#### [Exercise requirements]
Can you quote the eye-tracking text below in full, word for word?

There is a video of a demonstration at CES that shows a quick access menu for a first-person shooter; it makes eye tracking shine. You don’t have to wait to move the mouse cursor to any item before activating it, and you don’t have to let go of either of your hands: one hand and can remain on the keyboard for moving, and the other hand can remain on the mouse for aiming.

However, I like to see if eye tracking can help in a game like StarCraft. When they tracked the eye movements of pro-gamers, it seemed like their actions came first, and the gaze followed. That is, they don’t even look where they click a lot of the time.


Comfort I have not seen any examples of a developer doing serious programming on a touchscreen. I’ve seen programmers that operate in a three-monitor environment, and I don't think that repeatedly reaching their arms across to touch the screens would be comfortable over time.

Gorilla arm syndrome: "failure to understand the ergonomics of vertically mounted touchscreens for prolonged use. By this proposition the human arm held in an unsupported horizontal position rapidly becomes fatigued and painful".

Eye control can be much lower in physical exertion.

Augmentation, not replacement

Eye control can be an additional input that works together with your hands.

e.g. you can use a macro program like Autohotkey to remap a keyboard button to click.


Look at any interface widget to highlight it, and then touch the application key on the keyboard to left-click and select it.

Bringing speed and concept of virtual buttons like Android launcher icons, and Windows 8 tiles to desktop users

Lastly, after using Autohotkey for remapping, I soon didn't have enough keyboard buttons to attach macros and lines of code to them, so I'd have to make new scripts that use the same button. After more scripts, it can be easy to forget which button does what.

#### [Data excerpts]
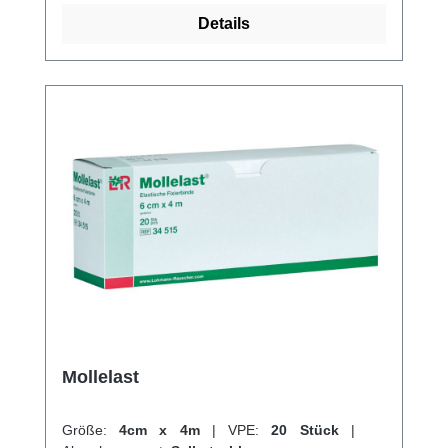
darunter pink, blau, rot, grün, hautfarben,
Details
petrol, schwarz, camouflage, pink Einhorn
und grün Fußball. Sie besteht aus
Polypropylen und ist mit synthetischem
Kleber beschichtet. Bei gedehnter Länge
erreicht sie 4,5 m, und die Breite beträgt 2,5
cm. Fingerflex ist optimal für Verletzungen an
Händen, Armen, Beinen und Füßen geeignet
und kann auch bei Verletzungen von Kindern
verwendet werden. Weitere Informationen
des Herstellers Kaufen Sie jetzt Höga
Fingerflex Binde online bei uns und
profitieren Sie von unserem schnellen
Versand und unserem hervorragenden
Kundenservice.
Mollelast
Größe:
4cm x 4m
|
VPE:
20 Stück
|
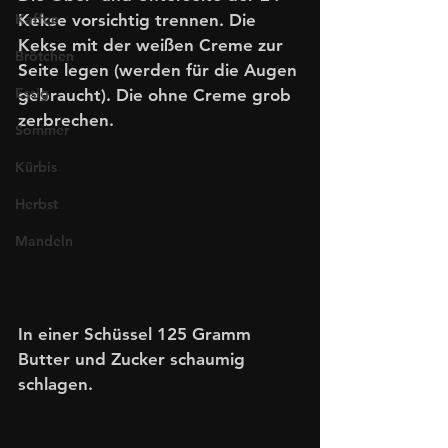
Kaffee
Kekse vorsichtig trennen. Die 
Kekse mit der weißen Creme zur 
Brötchen
Seite legen (werden für die Augen 
Essig
gebraucht). Die ohne Creme grob 
zerbrechen.
Sommer
Kürbis
Herbst
Mandeln
In einer Schüssel 125 Gramm 
Butter und Zucker schaumig 
schlagen.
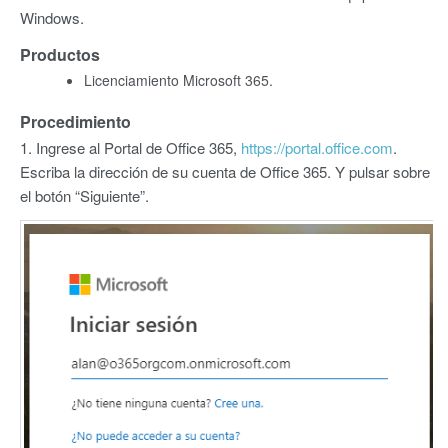
Windows.
Productos
Licenciamiento Microsoft 365.
Procedimiento
1. Ingrese al Portal de Office 365,
https://portal.office.com
.
Escriba la dirección de su cuenta de Office 365. Y pulsar sobre
el botón “Siguiente”.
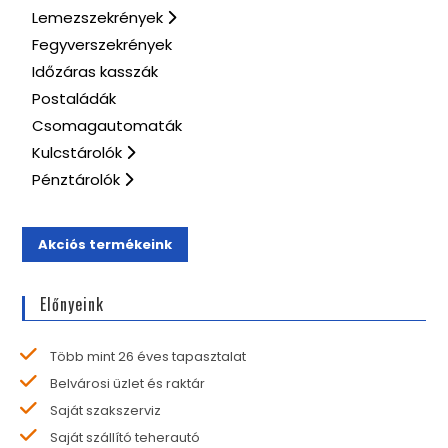
Lemezszekrények
Fegyverszekrények
Időzáras kasszák
Postaládák
Csomagautomaták
Kulcstárolók
Pénztárolók
Akciós termékeink
Előnyeink
Több mint 26 éves tapasztalat
Belvárosi üzlet és raktár
Saját szakszerviz
Saját szállító teherautó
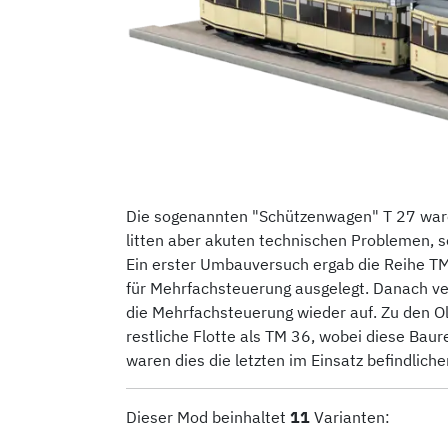
Die sogenannten "Schützenwagen" T 27 war
litten aber akuten technischen Problemen, s
Ein erster Umbauversuch ergab die Reihe TM
für Mehrfachsteuerung ausgelegt. Danach ve
die Mehrfachsteuerung wieder auf. Zu den 
restliche Flotte als TM 36, wobei diese Bau
waren dies die letzten im Einsatz befindlic
Dieser Mod beinhaltet
11
Varianten:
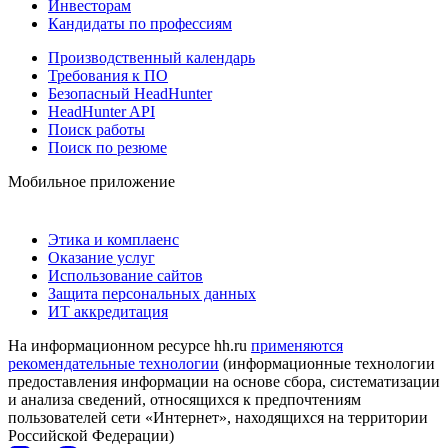
Инвесторам
Кандидаты по профессиям
Производственный календарь
Требования к ПО
Безопасный HeadHunter
HeadHunter API
Поиск работы
Поиск по резюме
Мобильное приложение
Этика и комплаенс
Оказание услуг
Использование сайтов
Защита персональных данных
ИТ аккредитация
На информационном ресурсе hh.ru
применяются
рекомендательные технологии
(информационные технологии
предоставления информации на основе сбора, систематизации
и анализа сведений, относящихся к предпочтениям
пользователей сети «Интернет», находящихся на территории
Российской Федерации)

#### [Answer to the exercise]
There is a video of a demonstration at CES that shows a quick access menu for a first-person shooter; it makes eye tracking shine. You don’t have to wait to move the mouse cursor to any item before activating it, and you don’t have to let go of either of your hands: one hand and can remain on the keyboard for moving, and the other hand can remain on the mouse for aiming.

However, I like to see if eye tracking can help in a game like StarCraft. When they tracked the eye movements of pro-gamers, it seemed like their actions came first, and the gaze followed. That is, they don’t even look where they click a lot of the time.


Comfort I have not seen any examples of a developer doing serious programming on a touchscreen. I’ve seen programmers that operate in a three-monitor environment, and I don't think that repeatedly reaching their arms across to touch the screens would be comfortable over time.

Gorilla arm syndrome: "failure to understand the ergonomics of vertically mounted touchscreens for prolonged use. By this proposition the human arm held in an unsupported horizontal position rapidly becomes fatigued and painful".

Eye control can be much lower in physical exertion.

Augmentation, not replacement

Eye control can be an additional input that works together with your hands.

e.g. you can use a macro program like Autohotkey to remap a keyboard button to click.


Look at any interface widget to highlight it, and then touch the application key on the keyboard to left-click and select it.

Bringing speed and concept of virtual buttons like Android launcher icons, and Windows 8 tiles to desktop users

Lastly, after using Autohotkey for remapping, I soon didn't have enough keyboard buttons to attach macros and lines of code to them, so I'd have to make new scripts that use the same button. After more scripts, it can be easy to forget which button does what.